Tate Liverpool to show five Claude Monet water lily paintings in 2012 exhibition


FIVE of Claude Monet’s water lily masterpieces will be shown at Tate Liverpool next summer. Brought together from all over the world, it will be the first time in more than a decade that five Monet paintings in this series have been displayed in the UK.

They will form part of the exhibition Turner, Monet, Twombly: Later Paintings, which opens at the Albert Dock gallery next June.

Tate Liverpool curator Jeremy Lewison said: “To have five major examples in an exhibition is incredibly rare.

The water lily paintings mark the crowning moment of Monet’s career and are among the most recognised of his paintings.”

Claude Monet first painted water lilies, long associated in poetry with mourning, melancholy and death, at his home in Giverny, France, in 1899.
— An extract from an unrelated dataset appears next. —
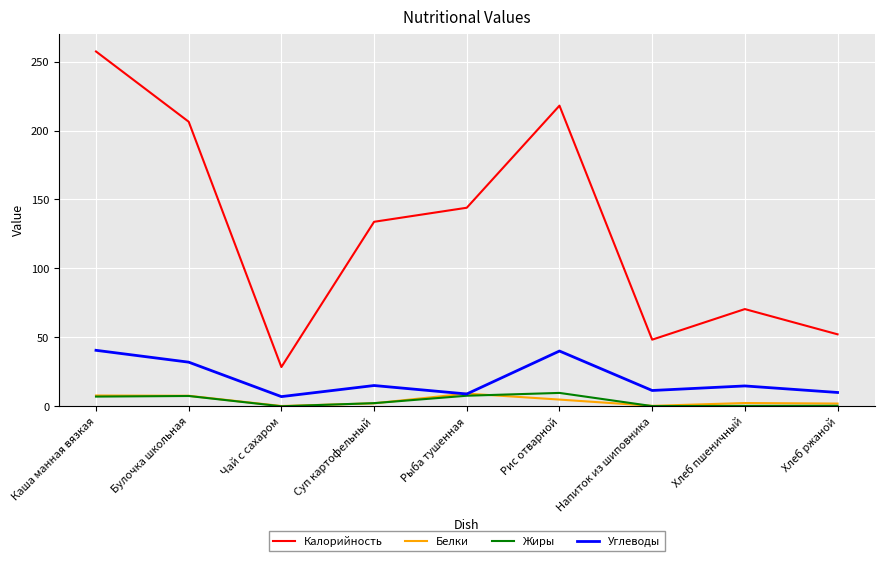

Does the chart display data point markers on the line(s)?

No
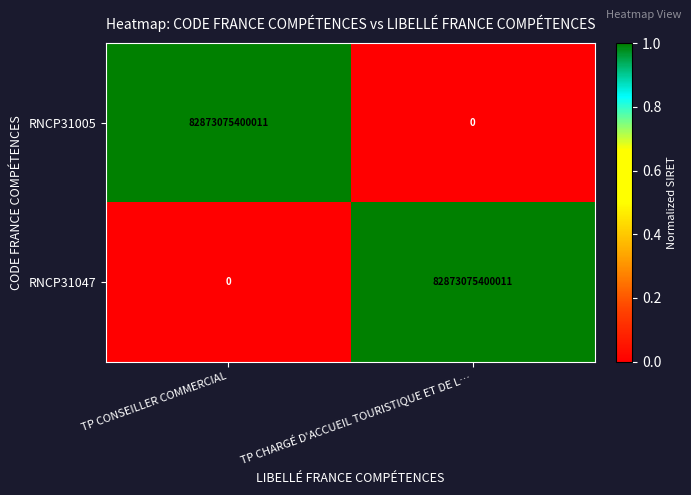

Rank the categories by RNCP31047 value from highest to lowest.

TP CHARGÉ D'ACCUEIL TOURISTIQUE ET DE L…, TP CONSEILLER COMMERCIAL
Although seemingly joyous, the pictures were completed during his step-daughter’s long illness which led to her early death.

The main body of his water lily paintings was started in 1914, another time of great loss for Monet.

His wife, Alice, had died in 1911, his son Jean died in February 1914 and his other son Michel was called up to serve at the front.

Lewison adds: “Painted against the backdrop of the First World War, they represent an oasis of calm while all hell was breaking loose around him.

For Monet these paintings assuaged his sense of personal grief. Mourning and loss are key themes in this exhibition for all three artists.”